Danielle C., journalist
Women comprise largely 50% of the total world population. Yet, this ratio does not hold true in the workforce. Since movements in the 20th century that pushed for equal access to education, women have increasingly achieved educational levels that match – if not overcome – those of men. However, this fact remains unseen as women continue to face not only inequality through wage gaps but also the prevention of stepping up and attaining key positions within valued industries, such as engineering and technology.
The 2022 World Inequality Report (WIR) states that, since the 1990s, women have “overtaken men in educational attainment in many countries”, while the UCAS admissions service reported that “in Malaysia, more than 64 percent of university enrollments are female” and “young women are 36 percent more likely to apply to university than their male peers”. Despite these drastic differences in numbers, the proportions of males and females in the workforce do not match and instead directly contrast these statistics. In India alone, men make up approximately 82% of the workforce, while women merely comprise the remaining 18%.
These disproportionate numbers depict how gender inequality remains prevalent despite efforts to lessen gender gaps, in which the higher education of females are overlooked often due to stereotypes. Stereotypes regarding women and their lower capabilities in managing their emotions lead many to prefer the more “level-headed” males, while stereotypes have also formed regarding new mothers. Those who gave birth and return to work are often placed on the “mommy track”, where females are given fewer opportunities, roles, and are limited in their abilities in companies after becoming mothers. Many believe women place fewer priorities on their work after having a child, which leads their male counterparts to get key promotions despite the fact that the female colleagues may be just as qualified as them.
Most women are prohibited from even entering the workforce at all.

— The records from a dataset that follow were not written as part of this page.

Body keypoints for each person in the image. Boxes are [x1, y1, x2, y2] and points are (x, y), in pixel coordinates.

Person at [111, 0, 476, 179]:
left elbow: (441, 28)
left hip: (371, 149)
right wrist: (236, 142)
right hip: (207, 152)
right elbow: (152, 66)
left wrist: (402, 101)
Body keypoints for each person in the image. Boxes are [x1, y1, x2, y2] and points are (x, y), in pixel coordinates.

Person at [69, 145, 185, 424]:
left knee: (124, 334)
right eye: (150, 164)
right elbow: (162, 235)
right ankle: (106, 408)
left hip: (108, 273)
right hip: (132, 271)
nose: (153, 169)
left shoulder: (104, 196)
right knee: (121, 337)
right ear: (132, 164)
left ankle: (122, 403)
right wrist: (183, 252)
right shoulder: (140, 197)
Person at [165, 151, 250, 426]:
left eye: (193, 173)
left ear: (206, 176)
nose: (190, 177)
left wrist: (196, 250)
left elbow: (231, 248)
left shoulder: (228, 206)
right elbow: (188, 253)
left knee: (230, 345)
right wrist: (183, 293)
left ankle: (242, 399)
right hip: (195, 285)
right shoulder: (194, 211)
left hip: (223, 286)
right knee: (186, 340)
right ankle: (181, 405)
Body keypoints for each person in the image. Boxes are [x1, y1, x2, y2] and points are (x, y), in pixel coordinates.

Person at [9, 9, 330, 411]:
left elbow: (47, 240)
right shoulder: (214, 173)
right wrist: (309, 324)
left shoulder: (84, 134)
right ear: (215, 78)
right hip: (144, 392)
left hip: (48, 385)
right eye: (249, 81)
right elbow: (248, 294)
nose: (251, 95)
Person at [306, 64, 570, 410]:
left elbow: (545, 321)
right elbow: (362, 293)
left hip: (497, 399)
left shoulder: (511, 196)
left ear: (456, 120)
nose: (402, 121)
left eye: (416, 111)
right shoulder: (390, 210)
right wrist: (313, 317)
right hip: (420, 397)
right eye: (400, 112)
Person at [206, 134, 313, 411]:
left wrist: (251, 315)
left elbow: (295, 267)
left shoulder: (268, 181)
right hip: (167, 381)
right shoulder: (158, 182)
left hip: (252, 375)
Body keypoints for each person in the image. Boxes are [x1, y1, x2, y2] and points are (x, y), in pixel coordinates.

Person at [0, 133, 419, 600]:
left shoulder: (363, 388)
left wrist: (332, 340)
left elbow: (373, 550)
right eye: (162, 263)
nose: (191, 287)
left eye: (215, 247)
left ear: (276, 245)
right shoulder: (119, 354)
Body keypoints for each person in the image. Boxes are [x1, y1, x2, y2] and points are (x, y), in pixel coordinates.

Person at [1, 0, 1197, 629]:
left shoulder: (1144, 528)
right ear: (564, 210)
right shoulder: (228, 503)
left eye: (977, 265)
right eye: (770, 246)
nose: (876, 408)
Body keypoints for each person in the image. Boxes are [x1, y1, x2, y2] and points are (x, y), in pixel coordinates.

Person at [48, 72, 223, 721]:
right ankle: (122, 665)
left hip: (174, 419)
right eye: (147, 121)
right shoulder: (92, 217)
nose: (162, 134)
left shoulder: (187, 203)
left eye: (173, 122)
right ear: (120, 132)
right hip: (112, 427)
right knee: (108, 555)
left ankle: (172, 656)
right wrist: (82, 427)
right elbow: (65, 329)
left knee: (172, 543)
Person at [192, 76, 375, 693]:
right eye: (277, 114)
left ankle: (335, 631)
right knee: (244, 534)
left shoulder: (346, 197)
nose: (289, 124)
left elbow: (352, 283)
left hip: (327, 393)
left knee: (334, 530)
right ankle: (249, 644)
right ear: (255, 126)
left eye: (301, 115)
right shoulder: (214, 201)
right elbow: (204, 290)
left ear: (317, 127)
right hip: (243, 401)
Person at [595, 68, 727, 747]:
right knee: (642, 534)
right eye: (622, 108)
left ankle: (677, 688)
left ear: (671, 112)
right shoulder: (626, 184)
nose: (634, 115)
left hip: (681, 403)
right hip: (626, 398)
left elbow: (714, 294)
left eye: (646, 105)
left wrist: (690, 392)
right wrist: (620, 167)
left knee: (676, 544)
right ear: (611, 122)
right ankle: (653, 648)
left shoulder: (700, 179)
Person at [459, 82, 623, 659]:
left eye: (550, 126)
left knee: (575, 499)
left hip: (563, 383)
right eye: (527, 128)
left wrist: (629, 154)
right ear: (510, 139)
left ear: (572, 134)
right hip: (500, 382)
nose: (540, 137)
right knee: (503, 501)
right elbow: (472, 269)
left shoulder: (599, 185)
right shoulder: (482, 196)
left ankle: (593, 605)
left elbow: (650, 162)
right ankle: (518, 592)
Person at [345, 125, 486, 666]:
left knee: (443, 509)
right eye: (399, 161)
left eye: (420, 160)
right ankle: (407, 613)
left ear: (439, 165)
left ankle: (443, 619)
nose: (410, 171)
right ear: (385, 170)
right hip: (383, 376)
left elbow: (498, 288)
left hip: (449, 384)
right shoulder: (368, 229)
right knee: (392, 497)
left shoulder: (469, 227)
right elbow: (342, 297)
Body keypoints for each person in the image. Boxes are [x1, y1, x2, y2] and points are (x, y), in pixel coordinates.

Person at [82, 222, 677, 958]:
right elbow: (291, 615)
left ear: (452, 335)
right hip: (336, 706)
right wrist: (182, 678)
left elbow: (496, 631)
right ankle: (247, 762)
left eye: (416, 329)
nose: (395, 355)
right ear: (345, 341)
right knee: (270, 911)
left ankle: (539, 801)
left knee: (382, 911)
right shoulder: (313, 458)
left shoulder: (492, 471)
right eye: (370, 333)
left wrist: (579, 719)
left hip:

According to the 2022 WIR, “female labor income share has declined significantly over the period, from 39% in 1991 to a little more than 33% in 2019”, directly opposing efforts to increase female participation in the workforce and promote female financial independence. This lack of financial independence can result in serious implications, especially for those in second and third-world countries. The absence of additional income from girls in the family can lead to forced marriages in an effort to improve economic conditions and well-being. Yet, these marriages are often characterized by abuse, assault, and lies.
With women earning merely a third of all global labor income and with declining female inclusion in the workforce, one could question whether society is moving closer toward an economy characterized by gender equality or moving further away, hidden by the facade of activist movements fighting for the lessening of gender discrimination. Sexism and the maintenance of false – and often exaggerated – stereotypes of women play key roles in influencing discrimination in the labor force. Motivated women who, having attained high education, hope to attain great successes face exclusion from emerging and crucial industries while dealing with wage gaps from males they are just as capable as.